O VPNI (vantagem pessoal nominalmente identificada) é parcela incorporada à remuneração do servidor, conforme dispõe o art. 1ª da Lei n° 6.173/2012:
Art. 1ª
(…)
§ 4º A importância incorporada a título de gratificação pelo exercício de cargo em comissão ou função de confiança, direção, chefia e assessoramento passa a constituir, a partir da vigência desta Lei, vantagem pessoal nominalmente identificada, sujeita exclusivamente à atualização decorrente de revisão geral da remuneração dos servidores públicos e militares estaduais, na forma do art. 37, X, da Constituição Federal.
No presente caso, ao examinar as fichas financeiras juntadas a inicial (ID n° 7500236), verifico que o autor é Tenente do Corpo de Bombeiros Militar do Estado do Piauí, percebendo as seguintes vantagens: SUBSÍDIOS, ADICIONAL NOTURNO, VPNI-LEI 6173/2012 e AUXILIO REFEIÇÃO.
Conforme exposto, todas as vantagens percebidas pelo autor, com exceção do auxílio refeição que é verba indenizatória, fazem parte da remuneração do policial militar, motivo pelo qual, deve fazer parte do valor da Gratificação Natalina e do terço de férias.
Por fim, é incabível a alegação do Estado do Piauí de que o cálculo da remuneração integral do servidor para pagamento de décimo terceiro e terço de férias feriria a proibição constitucional estabelecida no art. 37, XIV da Constituição Federal, pois eventuais acréscimos pecuniários percebidos por servidor público não poderiam ser computados ou acumulados para fins de concessão de acréscimos ulteriores, o que é comumente chamado de “efeito cascata ou repique”.
Isso porque, o que proíbe a Constituição Federal é que gratificação ou adicional tenha como base de cálculo o vencimento básico acrescido de outras vantagens remuneratórias (remuneração integral), o que não é o caso do terço de férias e décimo terceiro salário que não se trata de acréscimos ulteriores, mas sim parcelas pagas somente uma vez ao ano que, por expressa determinação legal e constitucional, devem corresponder a remuneração integral do servidor.

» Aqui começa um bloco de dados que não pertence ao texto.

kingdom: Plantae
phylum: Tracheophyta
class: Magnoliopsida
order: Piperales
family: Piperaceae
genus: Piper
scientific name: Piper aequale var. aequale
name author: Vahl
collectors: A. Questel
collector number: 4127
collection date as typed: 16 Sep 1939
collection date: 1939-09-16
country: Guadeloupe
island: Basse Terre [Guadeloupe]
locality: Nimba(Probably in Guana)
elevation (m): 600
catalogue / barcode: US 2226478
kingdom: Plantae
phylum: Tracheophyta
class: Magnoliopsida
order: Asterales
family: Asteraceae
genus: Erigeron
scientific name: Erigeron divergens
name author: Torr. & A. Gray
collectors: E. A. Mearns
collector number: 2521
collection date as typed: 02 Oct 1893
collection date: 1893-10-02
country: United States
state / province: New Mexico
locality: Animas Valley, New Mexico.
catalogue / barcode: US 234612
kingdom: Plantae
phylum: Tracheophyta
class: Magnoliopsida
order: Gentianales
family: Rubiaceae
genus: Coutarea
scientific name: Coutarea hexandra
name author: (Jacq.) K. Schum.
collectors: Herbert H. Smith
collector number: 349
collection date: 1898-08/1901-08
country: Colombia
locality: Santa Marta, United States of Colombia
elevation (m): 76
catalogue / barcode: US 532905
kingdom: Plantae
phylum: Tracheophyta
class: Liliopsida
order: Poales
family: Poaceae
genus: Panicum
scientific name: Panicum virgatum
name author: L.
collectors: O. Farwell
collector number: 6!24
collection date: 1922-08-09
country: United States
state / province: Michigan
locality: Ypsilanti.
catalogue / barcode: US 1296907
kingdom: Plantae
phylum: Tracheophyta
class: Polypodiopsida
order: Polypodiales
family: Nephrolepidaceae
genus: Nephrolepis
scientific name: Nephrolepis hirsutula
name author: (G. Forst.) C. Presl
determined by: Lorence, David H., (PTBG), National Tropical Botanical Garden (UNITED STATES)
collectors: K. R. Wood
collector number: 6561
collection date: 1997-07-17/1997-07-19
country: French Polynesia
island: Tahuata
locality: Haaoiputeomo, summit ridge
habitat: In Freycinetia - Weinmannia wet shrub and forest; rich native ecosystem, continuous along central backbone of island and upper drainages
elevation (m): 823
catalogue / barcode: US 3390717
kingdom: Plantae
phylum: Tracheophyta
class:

A jurisprudência já se manifestou a respeito do tema:
APELAÇÃO CÍVEL. RECURSO ADESIVO. SERVIDOR PÚBLICO. MUNICÍPIO DO RIO GRANDE. DATC - DEPARTAMENTO AUTÁRQUICO DE TRANSPORTES COLETIVOS. ADICIONAL DE PERICULOSIDADE. REFLEXOS DESSE ADICIONAL NO DÉCIMO TERCEIRO SALÁRIO, FÉRIAS, ADICIONAL DE FÉRIAS E GRATIFICAÇÃO NATALINA. EFEITO CASCATA. INTELIGENCIA DO ART. 37, XIV, DA CONSTITUIÇÃO FEDERAL. (…) 4. As expressões \remuneração integral\ e \salário normal\, utilizadas nos dispositivos citados acima, correspondem ao vencimento básico somado aos acréscimos pecuniários do servidor, incluindo-se, pois, o adicional de periculosidade nessa soma.5. O pagamento dos reflexos do adicional de periculosidade sobre décimo terceiro salário, férias, adicional de férias e gratificação natalina não se enquadra na vedação do art. 37, XIV, da Constituição Federal porque tais verbas não são vantagens pecuniárias incluídas na remuneração mensal do servidor, mas parcelas pagas isoladamente, que, por determinação constitucional e legal, devem ser calculadas sobre o vencimento básico e demais vantagens.6. Redução da verba honorária incompatível com o trabalho desempenhado. Prestígio à atividade advocatícia. NEGARAM PROVIMENTO AO APELO DO RÉU E DERAM TOTAL PROVIMENTO AO RECURSO ADESIVO DO AUTOR. POR MAIORIA. (TJ-RS - AC: 70046823779 RS, Relator: Hilbert Maximiliano Akihito Obara, Data de Julgamento: 16/04/2015, Terceira Câmara Cível, Data de Publicação: 30/04/2015)
Assim sendo, o terço de férias e a décimo terceiro salário devem corresponder à remuneração integral da parte autora, excluído o auxílio-refeição, por ser parcela de caráter indenizatório. Além disso, todas as verbas incluídas na remuneração do servidor devem integrar o cálculo da contribuição previdenciária e Imposto de Renda.
Do exposto, conheço dos apelos e dou provimento ao apelo do autor para incluir na base de cálculo do décimo terceiro e do terço de férias as parcelas recebidas a título de adicional noturno e VPNI, bem como o pagamento retroativo das diferenças dos valores de férias e décimo terceiro dos últimos 05 anos anteriores ao ajuizamento da ação; nego provimento ao apelo do Estado do Piauí. Majoro os honorários advocatícios a serem pagos pelo Estado do Piauí que fixo em 15% sobre o valor da condenação.
É como voto.
Participaram do julgamento os Exmos. Srs. Des. José James Gomes Pereira – Relator, Des. Manoel de Sousa Dourado e Des. José Wilson Ferreira de Araújo Júnior. Presente o Exmo. Sr. Dr. Antônio de Pádua Ferreira Linhares, Procurador de Justiça.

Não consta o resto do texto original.